Cutting our Throats by Cutting the Budget: Why Proposition 92 Makes More Sense Than Arnold

When he announced his opposition to Proposition 92, Governor Schwarzenegger asserted that the central problem with the initiative was that it would “lock in a billion dollars in new mandated spending without any way to pay for it.”  This, of course, is only true if the Governor continues to zealously stick to his “no new taxes” pledge and imposes cuts rather than raising revenue.  But, in the face of an oncoming recession, do budget cuts make sound economic sense?  The answer is clearly no.

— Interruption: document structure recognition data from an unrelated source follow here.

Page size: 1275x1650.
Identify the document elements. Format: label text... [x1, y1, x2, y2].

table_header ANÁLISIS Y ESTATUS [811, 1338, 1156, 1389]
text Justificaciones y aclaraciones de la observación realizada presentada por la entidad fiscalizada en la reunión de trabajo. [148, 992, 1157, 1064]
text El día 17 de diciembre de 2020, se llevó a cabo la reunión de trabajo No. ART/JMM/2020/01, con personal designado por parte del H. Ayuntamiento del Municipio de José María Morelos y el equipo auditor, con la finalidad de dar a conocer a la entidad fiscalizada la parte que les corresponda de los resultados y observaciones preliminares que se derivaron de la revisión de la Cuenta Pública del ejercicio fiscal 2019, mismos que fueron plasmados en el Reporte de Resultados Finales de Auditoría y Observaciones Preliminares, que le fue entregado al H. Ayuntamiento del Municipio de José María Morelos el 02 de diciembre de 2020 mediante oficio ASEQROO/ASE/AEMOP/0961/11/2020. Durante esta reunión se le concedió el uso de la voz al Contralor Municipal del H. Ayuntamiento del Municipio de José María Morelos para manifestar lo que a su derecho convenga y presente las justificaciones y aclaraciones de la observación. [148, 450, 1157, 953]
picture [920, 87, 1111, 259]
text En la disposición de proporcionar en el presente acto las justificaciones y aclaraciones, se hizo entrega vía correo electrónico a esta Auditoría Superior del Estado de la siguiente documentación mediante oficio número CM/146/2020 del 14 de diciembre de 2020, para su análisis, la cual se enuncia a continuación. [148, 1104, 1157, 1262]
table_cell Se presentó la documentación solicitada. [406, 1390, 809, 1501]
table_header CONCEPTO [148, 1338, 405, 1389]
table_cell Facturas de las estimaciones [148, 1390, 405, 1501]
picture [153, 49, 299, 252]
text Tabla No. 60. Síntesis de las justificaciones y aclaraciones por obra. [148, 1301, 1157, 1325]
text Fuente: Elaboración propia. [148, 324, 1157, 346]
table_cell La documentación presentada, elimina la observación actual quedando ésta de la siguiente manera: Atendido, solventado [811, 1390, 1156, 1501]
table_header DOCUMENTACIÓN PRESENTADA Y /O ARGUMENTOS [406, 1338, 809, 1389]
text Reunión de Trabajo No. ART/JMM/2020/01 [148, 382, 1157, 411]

As Columbia economics professor and winner of the 2001 Nobel in economic science, Joseph Stiglitz recently put it, in times of recession the opposite is true: “The federal government should provide some assistance to states and localities, which are already beginning to feel the pinch, as property values have fallen.  Typically, they respond by cutting spending, and this acts as an automatic destabilizer.” Stiglitz also points out that “more federal support for state education would also strengthen the economy in the short run and promote growth in the long run.”  The reason this has not happened at the federal level is, he argues, that the Bush Administration has “taken the view that tax cuts are the solution to every problem.  This is wrong.”  As evidence, Stiglitz points out that median family income is lower today than it was in 2000 despite the Bush tax cuts.  Thus, tax cuts don’t just fail as an economic panacea, they also hurt education and delay vital spending on infrastructure, two areas where more spending rather than less would most likely help the economy in the long run.
Sadly, in California, we are stuck with a wicked one-two punch of bad Bush/Schwarzenegger economics that holds to a brain dead anti-tax dogma at the expense of the good of the state and the country.  A vote for Proposition 92 would signal that the people of California know a sound investment when they see one, even if their Governor lacks the same good sense.